The State Department has acted negligently and possibly in contempt of Congress by withholding assistance that the latter had expressly allocated to Nagorno-Karabagh (Artsakh) during the past 12 years.
The Armenian National Committee of America (ANCA) revealed last week that the State Department only spent about half of the amount allocated by Congress to Artsakh. From 1998-2010, Congress appropriated to Artsakh $61 million, not including an additional amount estimated at $10 million, allocated during 2000-02. U.S. government documents obtained by the ANCA reveal that the State Department spent only $36 million on humanitarian aid to Artsakh in those dozen years.
Successive Democratic and Republican administrations have attempted to block Congressional efforts to provide aid to Artsakh, in order to appease Azerbaijan. Failing to prevent approval of such allocations, the State Department devised a clever ploy to obstruct the will of Congress—it spent only a portion of the funds intended for Artsakh. Azerbaijan had been insisting that any U.S. assistance to Artsakh be channeled through Baku. Despite objections from the administration and Azerbaijan, Congress has continued to allocate aid to Artsakh, and made it less restrictive; its 2010 allocation of $8 million is earmarked for “programs and activities in Nagorno-Karabagh,” not exclusively for humanitarian projects.
Throughout these dozen years, neither Armenia nor Artsakh, and apparently no one from the Armenian American community, has complained to Congress about the State Department’s refusal to spend fully the allocated funds. Amazingly, after this shortfall was revealed by ANCA, a senior Artsakh official downplayed the failure to deliver the allocated aid. According to Radio Free Europe, Vahram Atanesian, the chairman of the Artsakh Parliament’s Foreign Relations Committee, excused the withholding of the aid by attributing it to Artsakh’s robust economic growth.
While Armenians remained surprisingly quiet, Congress, starting in 2001, repeatedly urged the administration “to release, without further delay, the remainder of the $20 million in humanitarian assistance initially provided in the fiscal year 1998 Act.” Furthermore, the House of Representatives asked the secretary of state to report back the amount of assistance provided by the United States to Artsakh within 15 days of the enactment of the aid bill. In 2004 and 2005, the Senate demanded that USAID present its plans for the disbursement of the allocated funds within 60 days after the enactment of the aid bill. Unfortunately, the Obama Administration bears the lion’s share of the blame. During its first two years in office, it has held back $12 million, or one-third, of the funds not spent on Artsakh since 1998.

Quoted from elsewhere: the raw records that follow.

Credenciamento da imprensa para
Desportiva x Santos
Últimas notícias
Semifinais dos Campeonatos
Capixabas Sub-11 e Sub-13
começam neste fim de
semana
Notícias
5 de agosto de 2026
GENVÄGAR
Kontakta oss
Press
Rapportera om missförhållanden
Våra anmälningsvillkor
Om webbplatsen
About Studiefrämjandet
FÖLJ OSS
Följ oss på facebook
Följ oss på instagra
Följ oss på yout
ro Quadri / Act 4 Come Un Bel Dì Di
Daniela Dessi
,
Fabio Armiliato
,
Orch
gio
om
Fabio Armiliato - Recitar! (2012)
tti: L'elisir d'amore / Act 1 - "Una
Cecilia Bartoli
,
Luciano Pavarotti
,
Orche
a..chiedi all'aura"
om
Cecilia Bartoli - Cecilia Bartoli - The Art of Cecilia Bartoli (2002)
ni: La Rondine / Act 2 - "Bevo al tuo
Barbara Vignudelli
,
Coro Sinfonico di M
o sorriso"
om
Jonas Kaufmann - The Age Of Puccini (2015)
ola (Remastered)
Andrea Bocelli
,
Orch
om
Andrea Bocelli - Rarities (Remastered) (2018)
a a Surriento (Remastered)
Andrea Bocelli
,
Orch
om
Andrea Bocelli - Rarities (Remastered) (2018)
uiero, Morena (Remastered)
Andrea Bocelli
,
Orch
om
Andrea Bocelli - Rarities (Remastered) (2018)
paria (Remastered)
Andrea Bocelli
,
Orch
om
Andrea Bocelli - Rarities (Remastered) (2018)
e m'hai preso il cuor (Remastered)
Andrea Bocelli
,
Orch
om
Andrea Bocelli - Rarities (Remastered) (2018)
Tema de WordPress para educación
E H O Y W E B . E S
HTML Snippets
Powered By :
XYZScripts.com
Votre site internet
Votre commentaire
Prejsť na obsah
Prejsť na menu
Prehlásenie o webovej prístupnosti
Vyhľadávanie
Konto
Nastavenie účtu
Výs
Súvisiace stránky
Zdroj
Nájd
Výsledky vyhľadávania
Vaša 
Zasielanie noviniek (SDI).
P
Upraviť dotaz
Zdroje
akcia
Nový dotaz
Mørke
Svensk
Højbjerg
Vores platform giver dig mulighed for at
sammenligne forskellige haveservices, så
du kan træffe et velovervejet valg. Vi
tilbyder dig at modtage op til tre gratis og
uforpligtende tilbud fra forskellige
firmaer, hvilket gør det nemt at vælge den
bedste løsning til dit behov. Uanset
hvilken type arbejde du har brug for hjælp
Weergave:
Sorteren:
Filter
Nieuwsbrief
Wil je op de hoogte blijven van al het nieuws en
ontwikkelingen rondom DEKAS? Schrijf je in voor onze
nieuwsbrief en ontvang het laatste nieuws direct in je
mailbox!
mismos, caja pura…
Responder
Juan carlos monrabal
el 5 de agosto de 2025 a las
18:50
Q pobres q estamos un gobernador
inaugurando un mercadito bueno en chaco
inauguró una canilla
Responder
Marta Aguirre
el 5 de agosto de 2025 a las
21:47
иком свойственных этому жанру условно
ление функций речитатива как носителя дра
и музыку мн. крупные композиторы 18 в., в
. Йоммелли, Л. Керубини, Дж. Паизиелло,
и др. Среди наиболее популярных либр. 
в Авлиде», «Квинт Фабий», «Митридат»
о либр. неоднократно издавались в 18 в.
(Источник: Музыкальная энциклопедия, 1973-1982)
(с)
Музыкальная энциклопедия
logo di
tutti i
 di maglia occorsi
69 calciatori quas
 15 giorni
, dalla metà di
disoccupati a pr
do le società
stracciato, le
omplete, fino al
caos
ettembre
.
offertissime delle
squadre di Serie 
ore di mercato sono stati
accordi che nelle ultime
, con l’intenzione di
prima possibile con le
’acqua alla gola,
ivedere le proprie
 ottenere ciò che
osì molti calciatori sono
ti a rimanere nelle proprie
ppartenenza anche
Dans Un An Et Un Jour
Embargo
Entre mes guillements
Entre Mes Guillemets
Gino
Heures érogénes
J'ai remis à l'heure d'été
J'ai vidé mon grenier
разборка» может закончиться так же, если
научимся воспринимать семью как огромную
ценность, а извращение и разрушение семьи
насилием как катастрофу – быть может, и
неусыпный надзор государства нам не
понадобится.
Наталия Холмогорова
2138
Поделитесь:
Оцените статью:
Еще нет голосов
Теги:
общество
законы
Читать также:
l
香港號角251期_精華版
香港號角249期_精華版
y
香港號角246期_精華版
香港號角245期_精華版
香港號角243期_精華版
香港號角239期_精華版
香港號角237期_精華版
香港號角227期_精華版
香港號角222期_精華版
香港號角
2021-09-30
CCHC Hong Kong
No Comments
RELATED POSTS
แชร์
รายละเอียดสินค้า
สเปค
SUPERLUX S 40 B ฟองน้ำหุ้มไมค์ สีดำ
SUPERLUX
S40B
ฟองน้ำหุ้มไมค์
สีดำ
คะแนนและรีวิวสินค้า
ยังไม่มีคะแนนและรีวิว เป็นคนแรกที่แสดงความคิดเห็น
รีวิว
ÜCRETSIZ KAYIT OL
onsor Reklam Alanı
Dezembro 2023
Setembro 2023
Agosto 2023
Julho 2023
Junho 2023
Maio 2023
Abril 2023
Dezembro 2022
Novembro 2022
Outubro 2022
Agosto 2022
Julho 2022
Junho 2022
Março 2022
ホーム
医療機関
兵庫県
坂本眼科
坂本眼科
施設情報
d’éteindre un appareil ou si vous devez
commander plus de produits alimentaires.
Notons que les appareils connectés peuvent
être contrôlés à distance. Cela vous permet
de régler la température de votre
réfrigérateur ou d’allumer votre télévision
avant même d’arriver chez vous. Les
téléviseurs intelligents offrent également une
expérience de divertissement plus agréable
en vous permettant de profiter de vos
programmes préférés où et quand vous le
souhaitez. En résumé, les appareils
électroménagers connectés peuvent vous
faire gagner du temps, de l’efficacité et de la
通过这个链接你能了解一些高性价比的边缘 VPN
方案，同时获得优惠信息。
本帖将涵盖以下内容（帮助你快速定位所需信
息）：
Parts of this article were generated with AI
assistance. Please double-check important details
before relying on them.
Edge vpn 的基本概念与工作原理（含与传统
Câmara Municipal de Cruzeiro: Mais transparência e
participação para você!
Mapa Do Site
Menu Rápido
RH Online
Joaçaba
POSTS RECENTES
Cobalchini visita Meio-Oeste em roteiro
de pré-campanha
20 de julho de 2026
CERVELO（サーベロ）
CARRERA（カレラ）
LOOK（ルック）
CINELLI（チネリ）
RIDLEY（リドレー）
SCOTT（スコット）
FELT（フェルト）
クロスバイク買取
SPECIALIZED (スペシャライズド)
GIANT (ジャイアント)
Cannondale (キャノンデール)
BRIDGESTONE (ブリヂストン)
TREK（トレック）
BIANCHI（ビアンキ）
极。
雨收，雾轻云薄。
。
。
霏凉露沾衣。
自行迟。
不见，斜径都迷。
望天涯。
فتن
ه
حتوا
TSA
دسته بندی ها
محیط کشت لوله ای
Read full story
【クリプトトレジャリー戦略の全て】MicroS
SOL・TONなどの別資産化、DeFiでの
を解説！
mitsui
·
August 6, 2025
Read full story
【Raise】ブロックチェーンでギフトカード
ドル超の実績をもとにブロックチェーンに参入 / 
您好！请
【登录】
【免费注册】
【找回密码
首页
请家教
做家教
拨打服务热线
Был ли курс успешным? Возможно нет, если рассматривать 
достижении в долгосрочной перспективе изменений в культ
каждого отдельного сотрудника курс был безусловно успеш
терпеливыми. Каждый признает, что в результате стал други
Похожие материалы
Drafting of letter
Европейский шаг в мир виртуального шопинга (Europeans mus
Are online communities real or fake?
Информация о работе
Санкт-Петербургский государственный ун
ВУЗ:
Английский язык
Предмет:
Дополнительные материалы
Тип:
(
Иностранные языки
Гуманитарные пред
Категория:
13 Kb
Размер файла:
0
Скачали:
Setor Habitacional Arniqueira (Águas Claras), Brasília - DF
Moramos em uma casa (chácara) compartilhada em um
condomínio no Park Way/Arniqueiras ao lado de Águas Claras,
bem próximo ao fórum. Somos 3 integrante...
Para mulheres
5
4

Sen. Barbara Boxer (D.-Calif.) had the opportunity to pursue this issue with Matthew Bryza, the nominee for U.S. ambassador to Azerbaijan, during his confirmation hearing before the Foreign Relations Committee on July 22. She wanted to know why only $4 million was spent out of the $16 million allocated for Artsakh in the past two years. In response to Bryza’s evasive answer, Boxer asked him to provide in writing “a detailed accounting on the disbursement of all U.S. assistance to Nagorno-Karabagh for the past five years.” She pointedly inquired: “Why weren’t the full amounts allocated by Congress for Nagorno-Karabagh in 2009 and 2010 spent?” Bryza, once again, did not provide an adequate response to the Senator’s questions.
Consequently, Boxer asked the Foreign Relations Committee to postpone voting on Bryza’s confirmation until the Senate returns from recess around mid-September. This would hopefully give Bryza the opportunity to prepare an honest accounting of why the aid from Washington did not fully reach Artsakh. The delay in his confirmation would also allow the Senate to check more thoroughly the issues raised regarding his background.
Clearly, Bryza and his predecessors at the State Department have resorted to various tricks to frustrate the intent of Congress. They’ve attempted to appease Azerbaijan by limiting and delaying the aid desperately needed in Artsakh.
Armenian Americans should now ask Congress to investigate the State Department’s failure to comply with the legislature’s mandate, by under-spending $35 million of the allocation to Artsakh during the past 12 years.
Should the investigation uncover misconduct by State Department officials, Armenian Americans should then ask Congress to make a one-time allocation of $35 million to Artsakh, in compensation for the amount the U.S. government failed to spend, as required by law.
The uproar caused by such a Congressional investigation would hopefully make State Department officials more cautious in the future when handling the disbursement of funds intended for Artsakh.